Eine Frage an ... Dietmar Kuegler: Wie war das mit Sutter und dem Goldfund?
Wie war das mit Sutter und dem Goldfund?
: Am 24. Januar 1848 veränderte sich die Geschichte Amerikas nachhaltig. An jenem Tag stieg James Marshal, Handwerker von Johann August Sutter, einem badisch-schweizer Kolonisten, in den Bach einer neu errichteten Sägemühle bei Coloma, nicht weit von Sacramento. Er sah einen glitzernden Stein im Wasser eines Seitenarms des American River, hob ihn auf und hielt ein Goldnugget in der Hand.
Das war der Beginn des Goldrausches von Kalifornien, der Amerika und zeitweise die Welt erschüttern sollte. Es war das Ende des Glaubens, daß Nordamerika über keinerlei nennenswerte Bodenschätze verfügte; denn in den folgenden 30 Jahren wurden ständig neue Gold- und Silberadern entdeckt.

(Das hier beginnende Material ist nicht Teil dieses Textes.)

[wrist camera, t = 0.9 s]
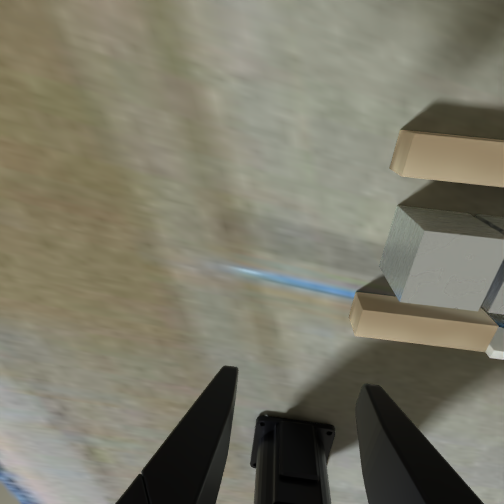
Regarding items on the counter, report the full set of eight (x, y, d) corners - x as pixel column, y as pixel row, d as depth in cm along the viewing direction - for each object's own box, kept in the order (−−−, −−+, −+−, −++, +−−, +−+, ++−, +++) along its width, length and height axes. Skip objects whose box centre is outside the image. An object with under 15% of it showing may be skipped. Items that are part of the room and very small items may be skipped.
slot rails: (468, 330, 22) (485, 352, 20) (349, 316, 22) (355, 335, 20) (557, 145, 16) (592, 151, 15) (400, 129, 17) (414, 133, 15)
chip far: (442, 273, 20) (478, 311, 17) (378, 265, 20) (399, 301, 17) (467, 212, 18) (512, 240, 15) (396, 204, 19) (424, 230, 15)
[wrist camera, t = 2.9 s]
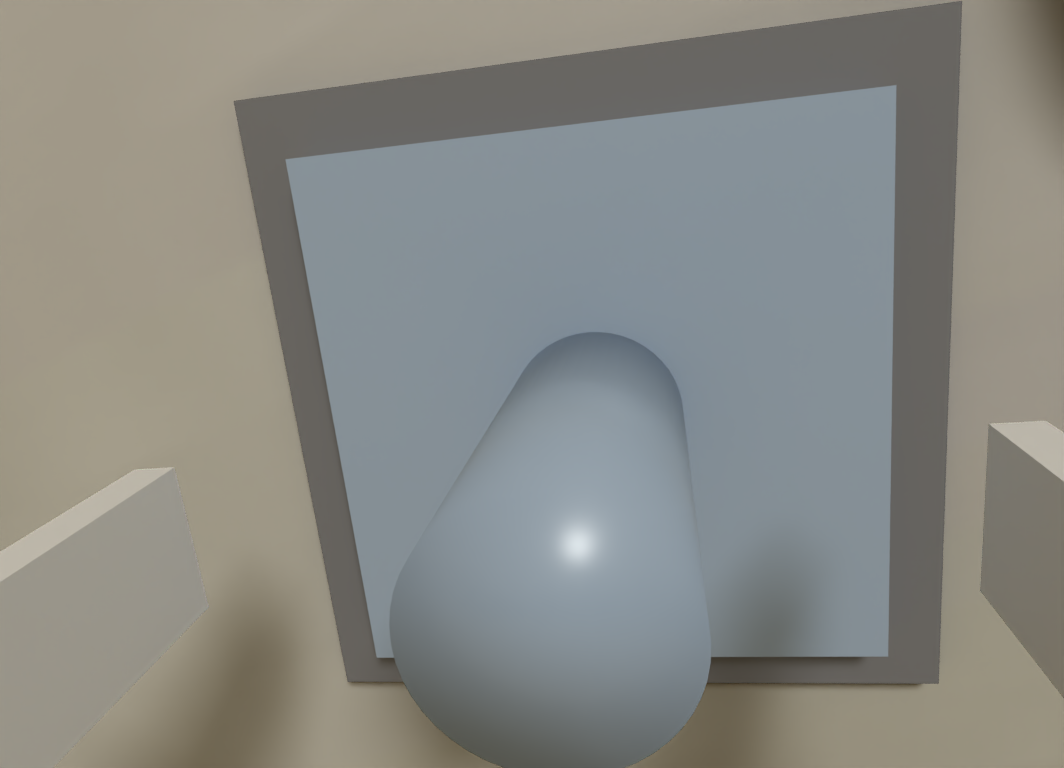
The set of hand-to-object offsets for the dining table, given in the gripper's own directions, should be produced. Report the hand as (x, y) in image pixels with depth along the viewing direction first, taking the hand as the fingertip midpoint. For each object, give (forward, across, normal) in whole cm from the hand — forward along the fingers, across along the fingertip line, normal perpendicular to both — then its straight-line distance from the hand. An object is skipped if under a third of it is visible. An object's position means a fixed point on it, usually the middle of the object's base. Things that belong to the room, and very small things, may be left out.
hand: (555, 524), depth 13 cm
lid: (+7, 0, 0) cm, 7 cm away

Kalifornien war der Anfang, der Beginn einer Ära, die als der „Wilde Westen“ bezeichnet wurde. Was sich rings um Sacramento und im übrigen Teil des Landes abspielte, ist kaum zu beschreiben. Erst wenige Monate zuvor war das Gebiet von der amerikanischen Armee erobert worden. Über Nacht wurde es zur Schatzkammer der jungen Vereinigten Staaten.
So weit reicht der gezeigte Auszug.